==== TEXT UNDER STUDY
11 & 12 May 2015
During an inspection looking at part of the service
This inspection took place on the 11 and 12 May 2015 and was unannounced. The previous comprehensive inspection took place on 23 and 29 September 2014. Following this inspection we took enforcement action and a warning notice was served in relation to Regulation 13 of the Health and Social Care Act 2008 (Regulated Activities) Regulations 2010. People were not protected against the risks associated with medicines because the provider did not have appropriate arrangements in place for the obtaining, recording and safe administration of some medicines.
A further inspection was undertaken on the 2 December 2014 in relation to the warning notice. We found the provider had still not met the legal requirements in relation to Regulation 13 but had made some improvements. . We served another warning notice in relation to Regulation 13. A warning notice was also served in relation to Regulation 11 of the Health and Social Care Act 2008 (Regulated Activities) Regulations 2010. The provider had not responded appropriately to an allegation of abuse to protect people and failed to report the safeguarding concern promptly. The provider produced an action plan identifying how the legal requirements would be met. Our recent inspection found that improvements had been made to meet the relevant requirements.
========
### [ACTIVITY]
Retype the stretch of the inspection report from "A further inspection" through "the relevant requirements.". The records that come next have no connection to the inspection report.
==== RECORDS PROVIDED
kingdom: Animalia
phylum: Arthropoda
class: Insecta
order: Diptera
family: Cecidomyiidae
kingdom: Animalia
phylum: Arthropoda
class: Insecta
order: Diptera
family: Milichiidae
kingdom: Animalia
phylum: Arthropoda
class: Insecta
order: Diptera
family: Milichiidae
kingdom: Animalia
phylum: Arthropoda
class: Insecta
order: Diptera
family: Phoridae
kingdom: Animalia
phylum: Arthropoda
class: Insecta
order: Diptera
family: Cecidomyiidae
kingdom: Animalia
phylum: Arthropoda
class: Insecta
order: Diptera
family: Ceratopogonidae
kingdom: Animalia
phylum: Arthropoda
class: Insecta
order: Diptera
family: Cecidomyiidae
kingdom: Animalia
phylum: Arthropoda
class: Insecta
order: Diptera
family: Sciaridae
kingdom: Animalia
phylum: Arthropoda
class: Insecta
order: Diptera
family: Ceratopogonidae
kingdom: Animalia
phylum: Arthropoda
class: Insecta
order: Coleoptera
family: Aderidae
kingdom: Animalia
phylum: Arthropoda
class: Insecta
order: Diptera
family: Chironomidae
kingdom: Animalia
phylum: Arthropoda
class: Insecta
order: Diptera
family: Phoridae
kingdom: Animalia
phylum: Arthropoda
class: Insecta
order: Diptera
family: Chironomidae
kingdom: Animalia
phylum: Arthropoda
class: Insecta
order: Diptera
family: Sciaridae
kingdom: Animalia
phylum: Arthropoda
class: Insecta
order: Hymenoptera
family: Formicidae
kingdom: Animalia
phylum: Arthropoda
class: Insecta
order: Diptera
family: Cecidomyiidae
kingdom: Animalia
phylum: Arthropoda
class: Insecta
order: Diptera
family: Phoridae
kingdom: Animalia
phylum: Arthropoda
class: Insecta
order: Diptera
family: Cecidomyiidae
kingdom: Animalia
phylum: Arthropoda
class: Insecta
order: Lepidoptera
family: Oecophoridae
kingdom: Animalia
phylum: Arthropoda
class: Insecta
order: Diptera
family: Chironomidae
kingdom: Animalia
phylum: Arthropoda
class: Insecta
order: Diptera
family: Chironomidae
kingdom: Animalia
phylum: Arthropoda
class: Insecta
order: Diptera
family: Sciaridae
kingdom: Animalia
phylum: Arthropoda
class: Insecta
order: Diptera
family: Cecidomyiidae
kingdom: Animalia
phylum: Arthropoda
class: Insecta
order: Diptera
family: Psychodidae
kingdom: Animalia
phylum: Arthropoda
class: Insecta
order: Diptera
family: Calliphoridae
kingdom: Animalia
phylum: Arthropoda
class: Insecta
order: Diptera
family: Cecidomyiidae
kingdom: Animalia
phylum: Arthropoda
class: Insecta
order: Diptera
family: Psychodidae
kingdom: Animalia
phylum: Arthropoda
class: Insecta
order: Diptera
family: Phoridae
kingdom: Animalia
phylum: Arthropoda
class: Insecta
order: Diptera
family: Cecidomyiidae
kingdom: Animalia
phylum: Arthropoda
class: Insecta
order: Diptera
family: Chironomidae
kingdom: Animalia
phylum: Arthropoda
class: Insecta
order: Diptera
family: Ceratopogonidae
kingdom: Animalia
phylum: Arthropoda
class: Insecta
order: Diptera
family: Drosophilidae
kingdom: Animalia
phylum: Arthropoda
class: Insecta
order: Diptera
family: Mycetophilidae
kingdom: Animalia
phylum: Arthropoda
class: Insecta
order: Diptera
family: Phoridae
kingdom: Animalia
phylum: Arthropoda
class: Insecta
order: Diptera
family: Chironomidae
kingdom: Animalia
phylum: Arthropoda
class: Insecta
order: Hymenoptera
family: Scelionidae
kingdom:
========
### [OUTPUT FOR THIS TASK]
A further inspection was undertaken on the 2 December 2014 in relation to the warning notice. We found the provider had still not met the legal requirements in relation to Regulation 13 but had made some improvements. . We served another warning notice in relation to Regulation 13. A warning notice was also served in relation to Regulation 11 of the Health and Social Care Act 2008 (Regulated Activities) Regulations 2010. The provider had not responded appropriately to an allegation of abuse to protect people and failed to report the safeguarding concern promptly. The provider produced an action plan identifying how the legal requirements would be met. Our recent inspection found that improvements had been made to meet the relevant requirements.